Task objective -> From the entries below, copy out all lines holding "corners".

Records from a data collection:
+ + + + + + +

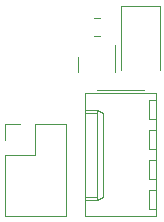
<source format=gto>
%TF.GenerationSoftware,KiCad,Pcbnew,(6.0.2)*%
%TF.CreationDate,2022-03-13T08:59:08-04:00*%
%TF.ProjectId,ArduinoConnector,41726475-696e-46f4-936f-6e6e6563746f,v1*%
%TF.SameCoordinates,Original*%
%TF.FileFunction,Legend,Top*%
%TF.FilePolarity,Positive*%
%FSLAX46Y46*%
G04 Gerber Fmt 4.6, Leading zero omitted, Abs format (unit mm)*
G04 Created by KiCad (PCBNEW (6.0.2)) date 2022-03-13 08:59:08*
%MOMM*%
%LPD*%
G01*
G04 APERTURE LIST*
%ADD10C,0.120000*%
G04 APERTURE END LIST*
D10*
%TO.C,J1*%
X118895000Y-90645000D02*
X120225000Y-90645000D01*
X121495000Y-90645000D02*
X124095000Y-90645000D01*
X118895000Y-93245000D02*
X118895000Y-98385000D01*
X118895000Y-91975000D02*
X118895000Y-90645000D01*
X121495000Y-93245000D02*
X121495000Y-90645000D01*
X118895000Y-93245000D02*
X121495000Y-93245000D01*
X118895000Y-98385000D02*
X124095000Y-98385000D01*
X124095000Y-90645000D02*
X124095000Y-98385000D01*
%TO.C,Q1*%
X125140000Y-85600000D02*
X125140000Y-86250000D01*
X128260000Y-85600000D02*
X128260000Y-86250000D01*
X125140000Y-85600000D02*
X125140000Y-84950000D01*
X128260000Y-85600000D02*
X128260000Y-83925000D01*
%TO.C,R1*%
X126472936Y-83135000D02*
X126927064Y-83135000D01*
X126472936Y-81665000D02*
X126927064Y-81665000D01*
%TO.C,D1*%
X132050000Y-80600000D02*
X128750000Y-80600000D01*
X132050000Y-80600000D02*
X132050000Y-86000000D01*
X128750000Y-80600000D02*
X128750000Y-86000000D01*
%TO.C,J2*%
X126710000Y-89400000D02*
X127240000Y-89650000D01*
X125710000Y-88020000D02*
X125710000Y-98400000D01*
X131730000Y-98400000D02*
X131730000Y-88020000D01*
X131130000Y-90200000D02*
X131730000Y-90200000D01*
X131130000Y-93680000D02*
X131130000Y-95280000D01*
X131730000Y-88600000D02*
X131130000Y-88600000D01*
X131130000Y-97820000D02*
X131730000Y-97820000D01*
X127240000Y-89650000D02*
X127240000Y-96770000D01*
X131130000Y-88600000D02*
X131130000Y-90200000D01*
X130700000Y-87730000D02*
X126700000Y-87730000D01*
X131730000Y-91140000D02*
X131130000Y-91140000D01*
X131130000Y-91140000D02*
X131130000Y-92740000D01*
X131130000Y-92740000D02*
X131730000Y-92740000D01*
X131130000Y-96220000D02*
X131130000Y-97820000D01*
X131730000Y-88020000D02*
X125710000Y-88020000D01*
X127240000Y-96770000D02*
X126710000Y-97020000D01*
X125710000Y-96770000D02*
X126710000Y-96770000D01*
X125710000Y-89650000D02*
X126710000Y-89650000D01*
X131130000Y-95280000D02*
X131730000Y-95280000D01*
X131730000Y-96220000D02*
X131130000Y-96220000D01*
X126710000Y-89400000D02*
X126710000Y-97020000D01*
X126710000Y-97020000D02*
X125710000Y-97020000D01*
X125710000Y-89400000D02*
X126710000Y-89400000D01*
X125710000Y-98400000D02*
X131730000Y-98400000D01*
X131730000Y-93680000D02*
X131130000Y-93680000D01*
%TD*%
M02*

</source>
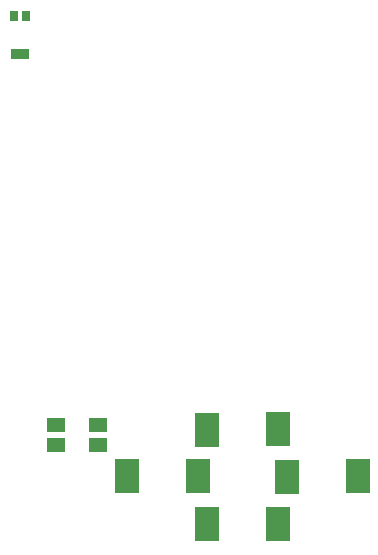
<source format=gtp>
G04 #@! TF.GenerationSoftware,KiCad,Pcbnew,7.0.7-7.0.7~ubuntu22.04.1*
G04 #@! TF.CreationDate,2024-02-20T19:32:11-08:00*
G04 #@! TF.ProjectId,v3.1-DevKitty,76332e31-2d44-4657-964b-697474792e6b,rev?*
G04 #@! TF.SameCoordinates,Original*
G04 #@! TF.FileFunction,Paste,Top*
G04 #@! TF.FilePolarity,Positive*
%FSLAX46Y46*%
G04 Gerber Fmt 4.6, Leading zero omitted, Abs format (unit mm)*
G04 Created by KiCad (PCBNEW 7.0.7-7.0.7~ubuntu22.04.1) date 2024-02-20 19:32:11*
%MOMM*%
%LPD*%
G01*
G04 APERTURE LIST*
G04 Aperture macros list*
%AMOutline4P*
0 Free polygon, 4 corners , with rotation*
0 The origin of the aperture is its center*
0 number of corners: always 4*
0 $1 to $8 corner X, Y*
0 $9 Rotation angle, in degrees counterclockwise*
0 create outline with 4 corners*
4,1,4,$1,$2,$3,$4,$5,$6,$7,$8,$1,$2,$9*%
G04 Aperture macros list end*
%ADD10R,1.600000X1.250000*%
%ADD11R,2.000000X3.000000*%
%ADD12Outline4P,-0.400000X-0.325000X0.400000X-0.325000X0.400000X0.325000X-0.400000X0.325000X90.000000*%
%ADD13Outline4P,-0.400000X-0.800000X0.400000X-0.800000X0.400000X0.800000X-0.400000X0.800000X90.000000*%
G04 APERTURE END LIST*
D10*
X-12250000Y-16625000D03*
X-12250000Y-18375000D03*
X-15750000Y-18375000D03*
X-15750000Y-16625000D03*
D11*
X9750000Y-21000000D03*
X3750000Y-21030000D03*
X3000000Y-25000000D03*
X-3000000Y-25030000D03*
D12*
X-19370000Y17950000D03*
X-18370000Y17950000D03*
D13*
X-18870000Y14750000D03*
D11*
X3000000Y-17000000D03*
X-3000000Y-17030000D03*
X-9750000Y-21000000D03*
X-3750000Y-20970000D03*
M02*

</source>
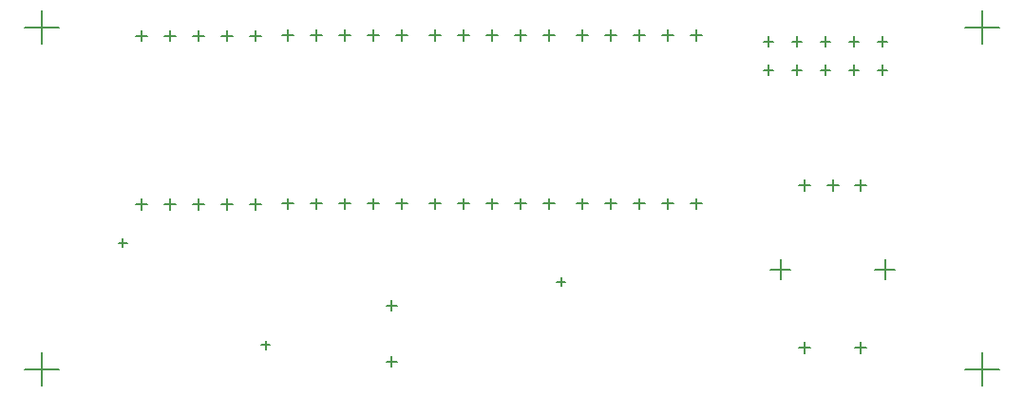
<source format=gbr>
%TF.GenerationSoftware,Altium Limited,Altium Designer,22.4.2 (48)*%
G04 Layer_Color=128*
%FSLAX26Y26*%
%MOIN*%
%TF.SameCoordinates,DC04713F-A1B7-43D7-85F6-64DFF616D11F*%
%TF.FilePolarity,Positive*%
%TF.FileFunction,Drillmap*%
%TF.Part,Single*%
G01*
G75*
%TA.AperFunction,NonConductor*%
%ADD52C,0.005000*%
D52*
X1090945Y3650000D02*
X1209055D01*
X1150000Y3590945D02*
Y3709055D01*
X4390945Y3650000D02*
X4509055D01*
X4450000Y3590945D02*
Y3709055D01*
X4390945Y4850000D02*
X4509055D01*
X4450000Y4790945D02*
Y4909055D01*
X1090945Y4850000D02*
X1209055D01*
X1150000Y4790945D02*
Y4909055D01*
X2359284Y3676574D02*
X2394716D01*
X2377000Y3658858D02*
Y3694291D01*
X2359284Y3873426D02*
X2394716D01*
X2377000Y3855709D02*
Y3891142D01*
X4072637Y4000000D02*
X4143503D01*
X4108070Y3964567D02*
Y4035433D01*
X3706497Y4000000D02*
X3777363D01*
X3741930Y3964567D02*
Y4035433D01*
X3905315Y4295276D02*
X3944685D01*
X3925000Y4275591D02*
Y4314961D01*
X3806889Y4295276D02*
X3846259D01*
X3826574Y4275591D02*
Y4314961D01*
X4003741Y4295276D02*
X4043111D01*
X4023426Y4275591D02*
Y4314961D01*
X3806889Y3724410D02*
X3846259D01*
X3826574Y3704725D02*
Y3744095D01*
X4003741Y3724410D02*
X4043111D01*
X4023426Y3704725D02*
Y3744095D01*
X3026315Y4230448D02*
X3065685D01*
X3046000Y4210763D02*
Y4250133D01*
X3126315Y4230448D02*
X3165685D01*
X3146000Y4210763D02*
Y4250133D01*
X3226315Y4230448D02*
X3265685D01*
X3246000Y4210763D02*
Y4250133D01*
X3326315Y4230448D02*
X3365685D01*
X3346000Y4210763D02*
Y4250133D01*
X3426315Y4230448D02*
X3465685D01*
X3446000Y4210763D02*
Y4250133D01*
X3426315Y4821000D02*
X3465685D01*
X3446000Y4801315D02*
Y4840685D01*
X3326315Y4821000D02*
X3365685D01*
X3346000Y4801315D02*
Y4840685D01*
X3226315Y4821000D02*
X3265685D01*
X3246000Y4801315D02*
Y4840685D01*
X3126315Y4821000D02*
X3165685D01*
X3146000Y4801315D02*
Y4840685D01*
X3026315Y4821000D02*
X3065685D01*
X3046000Y4801315D02*
Y4840685D01*
X2510315Y4230448D02*
X2549685D01*
X2530000Y4210763D02*
Y4250133D01*
X2610315Y4230448D02*
X2649685D01*
X2630000Y4210763D02*
Y4250133D01*
X2710315Y4230448D02*
X2749685D01*
X2730000Y4210763D02*
Y4250133D01*
X2810315Y4230448D02*
X2849685D01*
X2830000Y4210763D02*
Y4250133D01*
X2910315Y4230448D02*
X2949685D01*
X2930000Y4210763D02*
Y4250133D01*
X2910315Y4821000D02*
X2949685D01*
X2930000Y4801315D02*
Y4840685D01*
X2810315Y4821000D02*
X2849685D01*
X2830000Y4801315D02*
Y4840685D01*
X2710315Y4821000D02*
X2749685D01*
X2730000Y4801315D02*
Y4840685D01*
X2610315Y4821000D02*
X2649685D01*
X2630000Y4801315D02*
Y4840685D01*
X2510315Y4821000D02*
X2549685D01*
X2530000Y4801315D02*
Y4840685D01*
X1994315Y4230448D02*
X2033685D01*
X2014000Y4210763D02*
Y4250133D01*
X2094315Y4230448D02*
X2133685D01*
X2114000Y4210763D02*
Y4250133D01*
X2194315Y4230448D02*
X2233685D01*
X2214000Y4210763D02*
Y4250133D01*
X2294315Y4230448D02*
X2333685D01*
X2314000Y4210763D02*
Y4250133D01*
X2394315Y4230448D02*
X2433685D01*
X2414000Y4210763D02*
Y4250133D01*
X2394315Y4821000D02*
X2433685D01*
X2414000Y4801315D02*
Y4840685D01*
X2294315Y4821000D02*
X2333685D01*
X2314000Y4801315D02*
Y4840685D01*
X2194315Y4821000D02*
X2233685D01*
X2214000Y4801315D02*
Y4840685D01*
X2094315Y4821000D02*
X2133685D01*
X2114000Y4801315D02*
Y4840685D01*
X1994315Y4821000D02*
X2033685D01*
X2014000Y4801315D02*
Y4840685D01*
X1478741Y4229724D02*
X1518111D01*
X1498426Y4210039D02*
Y4249409D01*
X1578741Y4229724D02*
X1618111D01*
X1598426Y4210039D02*
Y4249409D01*
X1678741Y4229724D02*
X1718111D01*
X1698426Y4210039D02*
Y4249409D01*
X1778741Y4229724D02*
X1818111D01*
X1798426Y4210039D02*
Y4249409D01*
X1878741Y4229724D02*
X1918111D01*
X1898426Y4210039D02*
Y4249409D01*
X1878741Y4820276D02*
X1918111D01*
X1898426Y4800591D02*
Y4839961D01*
X1778741Y4820276D02*
X1818111D01*
X1798426Y4800591D02*
Y4839961D01*
X1678741Y4820276D02*
X1718111D01*
X1698426Y4800591D02*
Y4839961D01*
X1578741Y4820276D02*
X1618111D01*
X1598426Y4800591D02*
Y4839961D01*
X1478741Y4820276D02*
X1518111D01*
X1498426Y4800591D02*
Y4839961D01*
X3682500Y4800000D02*
X3717500D01*
X3700000Y4782500D02*
Y4817500D01*
X3782500Y4800000D02*
X3817500D01*
X3800000Y4782500D02*
Y4817500D01*
X3882500Y4800000D02*
X3917500D01*
X3900000Y4782500D02*
Y4817500D01*
X3982500Y4800000D02*
X4017500D01*
X4000000Y4782500D02*
Y4817500D01*
X4082500Y4800000D02*
X4117500D01*
X4100000Y4782500D02*
Y4817500D01*
X4082500Y4700000D02*
X4117500D01*
X4100000Y4682500D02*
Y4717500D01*
X3982500Y4700000D02*
X4017500D01*
X4000000Y4682500D02*
Y4717500D01*
X3882500Y4700000D02*
X3917500D01*
X3900000Y4682500D02*
Y4717500D01*
X3782500Y4700000D02*
X3817500D01*
X3800000Y4682500D02*
Y4717500D01*
X3682500Y4700000D02*
X3717500D01*
X3700000Y4682500D02*
Y4717500D01*
X1920000Y3734000D02*
X1950000D01*
X1935000Y3719000D02*
Y3749000D01*
X2957000Y3956504D02*
X2987000D01*
X2972000Y3941504D02*
Y3971504D01*
X1419000Y4093000D02*
X1449000D01*
X1434000Y4078000D02*
Y4108000D01*
%TF.MD5,ca118f551692b73b8e1965e492bdd9cc*%
M02*

</source>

+ + + + + + +

The completed task ->
0 Free polygon, 4 corners , with rotation*
0 number of corners: always 4*
0 create outline with 4 corners*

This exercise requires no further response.